◆ 依頼内容 1 ◆
本文の「18頁の表のとおり、2007」から「れてきたからにほかならない。」までを、一字も変えずにそのまま書き出してください。
◆ 依頼内容 2 ◆
本文の「アメリカで受けるものは、ロシア、中国、オーストラリアの市場でも受け入れられる。」という一文を英語に訳してください。

◆ 本文 ◆
---------------

米国市場で「快走」する秘密 ロシアにも大きな伸びしろ

車を北米向けに変更

池田智彦・専務執行役員

富士重は今期、72万台の世界販売を見込んでいる。うち国内販売は17万台にすぎず、総販売台数の76%は海外市場でのものだ。なかでも米国市場の比率は高く、2012年に販売した33.6万台は海外販売の60%を占める。一見すると、市場の偏りはリスクのように映るが、富士重は、それを承知で米国市場での拡販に努めてきた。

「世界販売の約半分は米国で、収益ではそれ以上です。いろいろな考え方はあると思います。得意なところを伸ばすか、弱いところを補填するか。我々は、歴史的に見ても強い市場がなく、どの地域も中途半端でした。初めて市場から強い支持をいただけるようになったのがアメリカです。企業としての体力をつけていくためには、まず北米でしっかりと売っていく。収益基盤をきちんとすることが大事です。実力がついてきたら、ほかの市場にリソースを回せると考えています」

こう語るのは専務執行役員スバルグローバルマーケティング本部長の池田智彦氏。SOA(スバル オブ アメリカ)の元会長で北米市場の躍進を現場で支えてきた経歴を持つ。

18頁の表のとおり、2007年以降、米国市場でスバル車の販売は右肩上がりをつづけている。それも08年のリーマン・ショックの景気後退や、11年の東日本大震災による減産を乗り越えての数字だ。なぜスバル車がここまで米国市場に受け入れられるようになったのか。それはスバルの販売戦略が着実に実行されてきたからにほかならない。

「商売は基本的に“商品”ですので、商品がアメリカの市場に合っているということです。ただ、そうひと言で言うのは簡単ですが、実はそんな単純な話ではありません。

09年までの先代『レガシィ』までは、日本や欧州に向けたクルマづくりをしてきました。09年半ばに発売した現行レガシィでは、サイズとテイストを北米市場向けに合わせました。アメリカで受けるものは、ロシア、中国、オーストラリアの市場でも受け入れられる。トータルにクルマを売るなら、そちらにシフトしたほうがよいということです。

---------------

◆ 保存記録 ◆
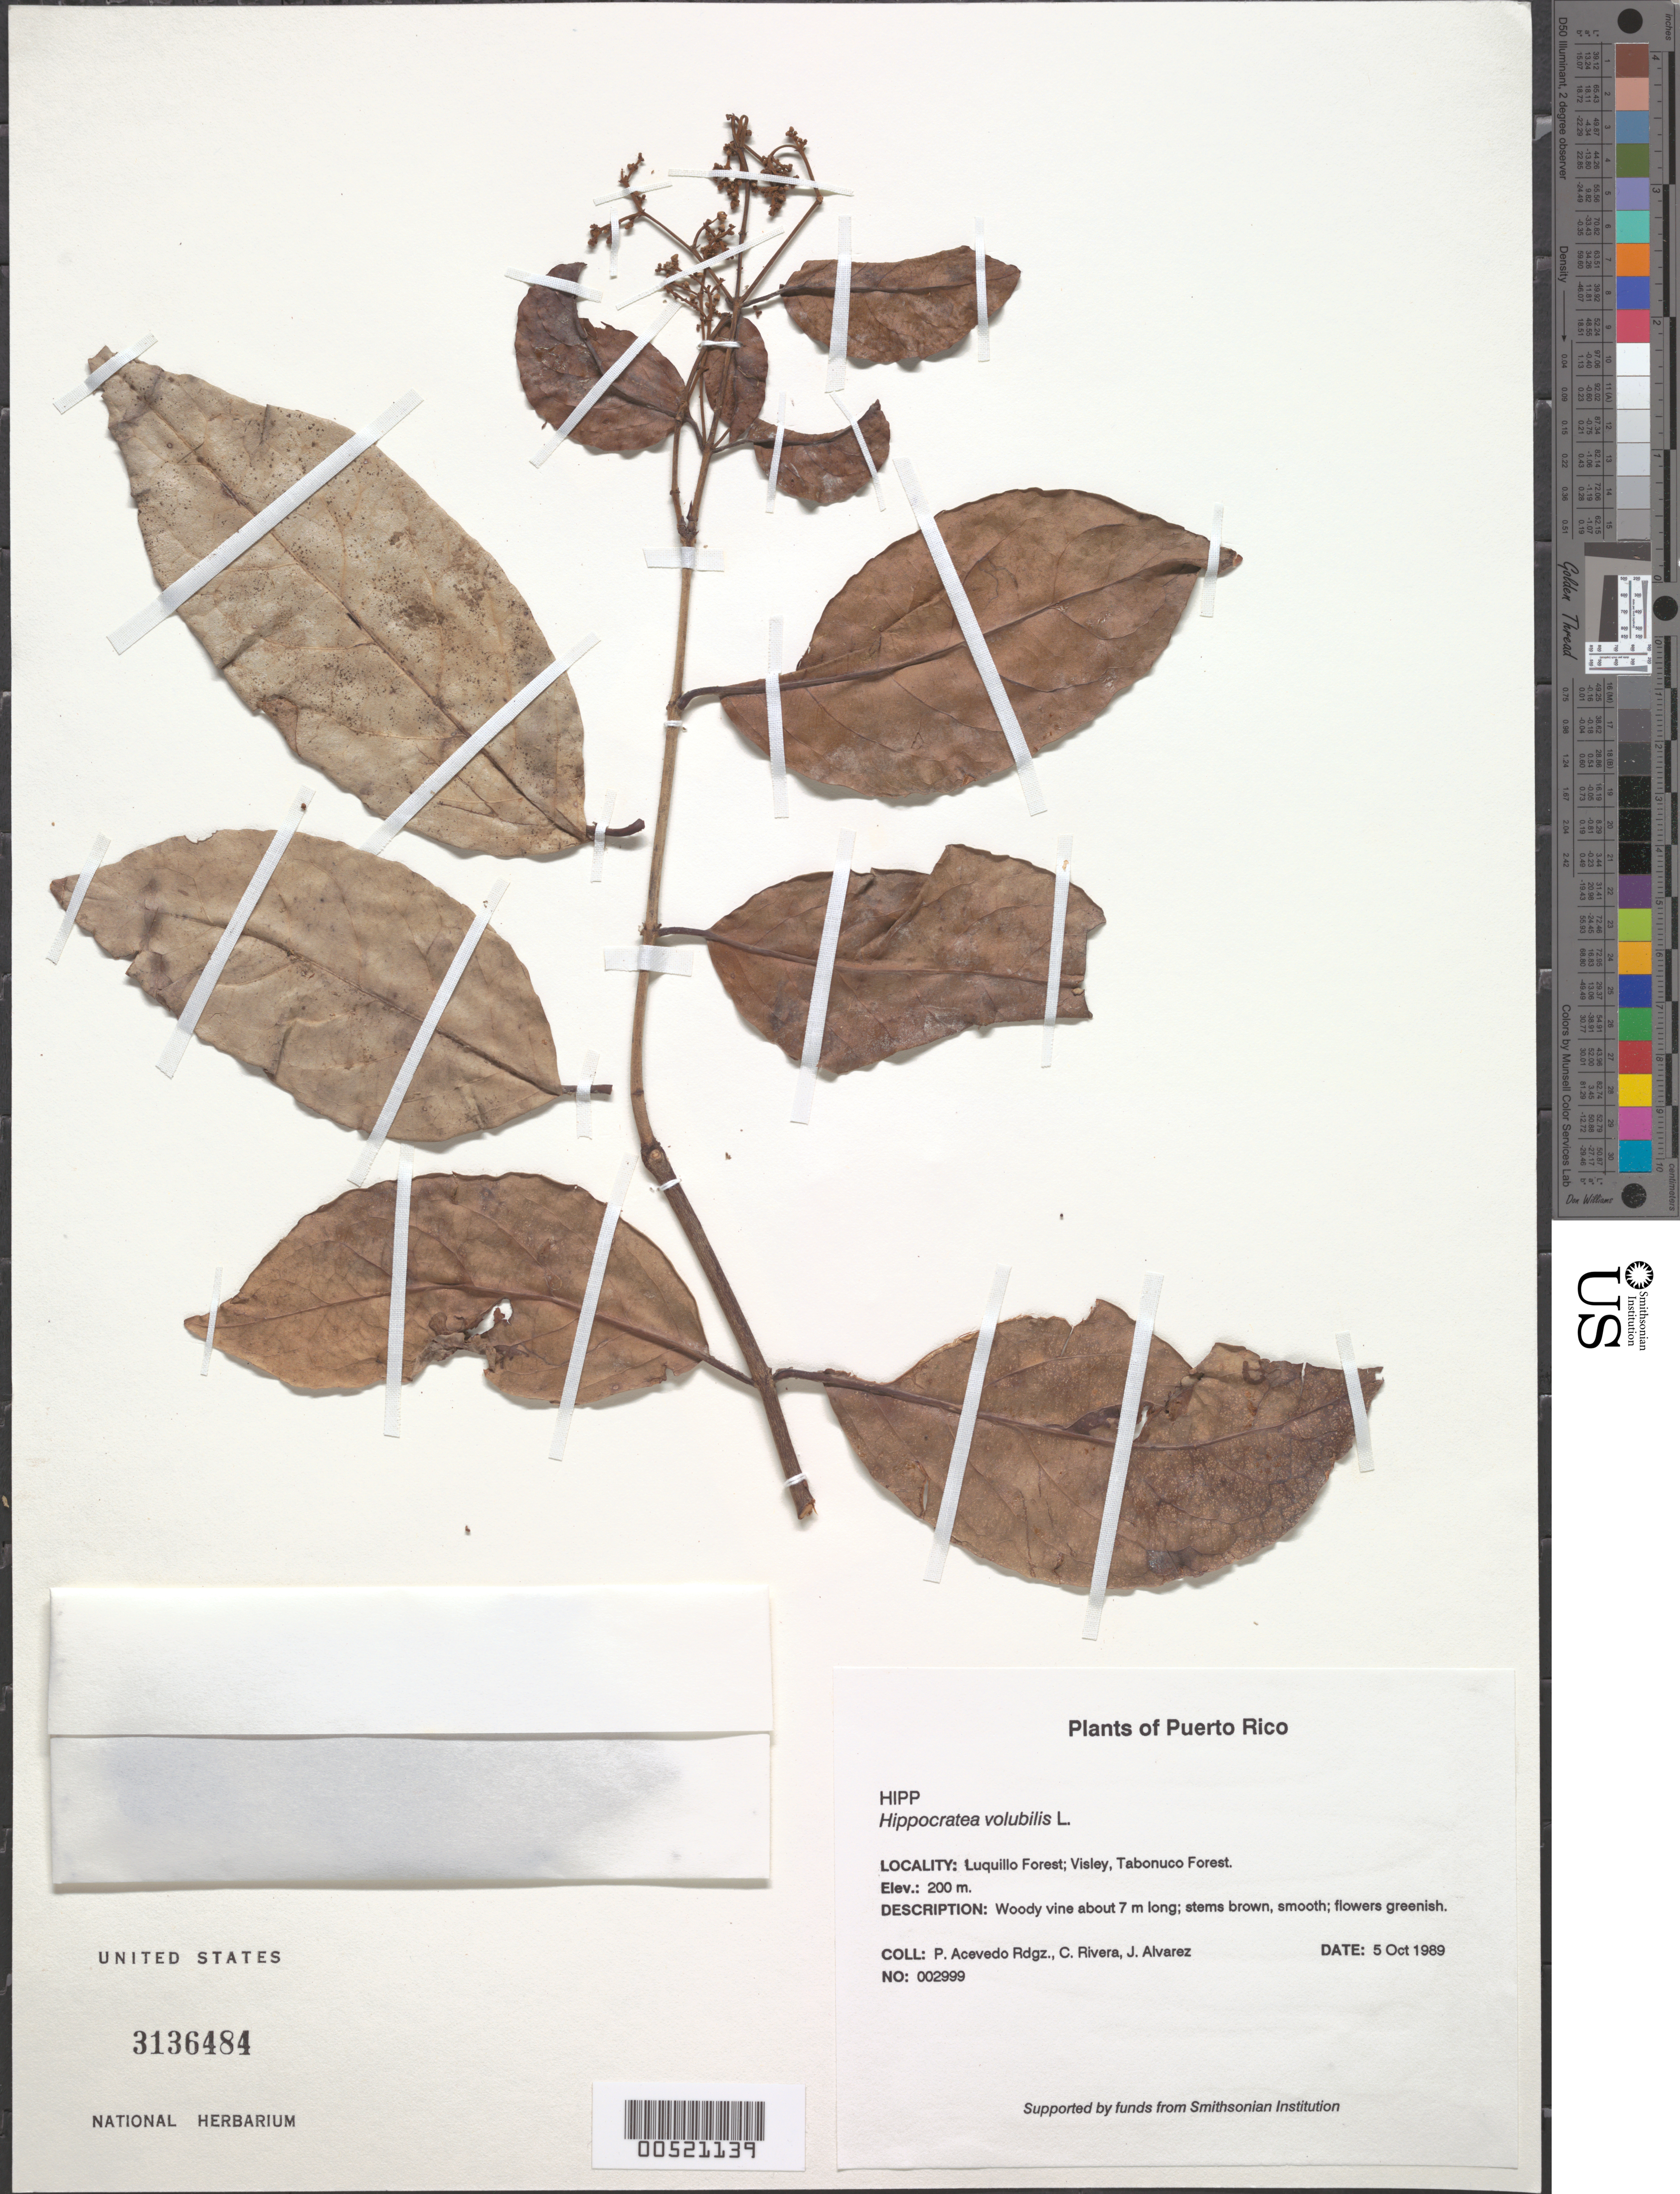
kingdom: Plantae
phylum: Tracheophyta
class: Magnoliopsida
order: Celastrales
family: Celastraceae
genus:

---------------

◆ 回答内容 1 ◆
18頁の表のとおり、2007年以降、米国市場でスバル車の販売は右肩上がりをつづけている。それも08年のリーマン・ショックの景気後退や、11年の東日本大震災による減産を乗り越えての数字だ。なぜスバル車がここまで米国市場に受け入れられるようになったのか。それはスバルの販売戦略が着実に実行されてきたからにほかならない。

◆ 回答内容 2 ◆
What is popular in America is also accepted in the Russian, Chinese, and Australian markets.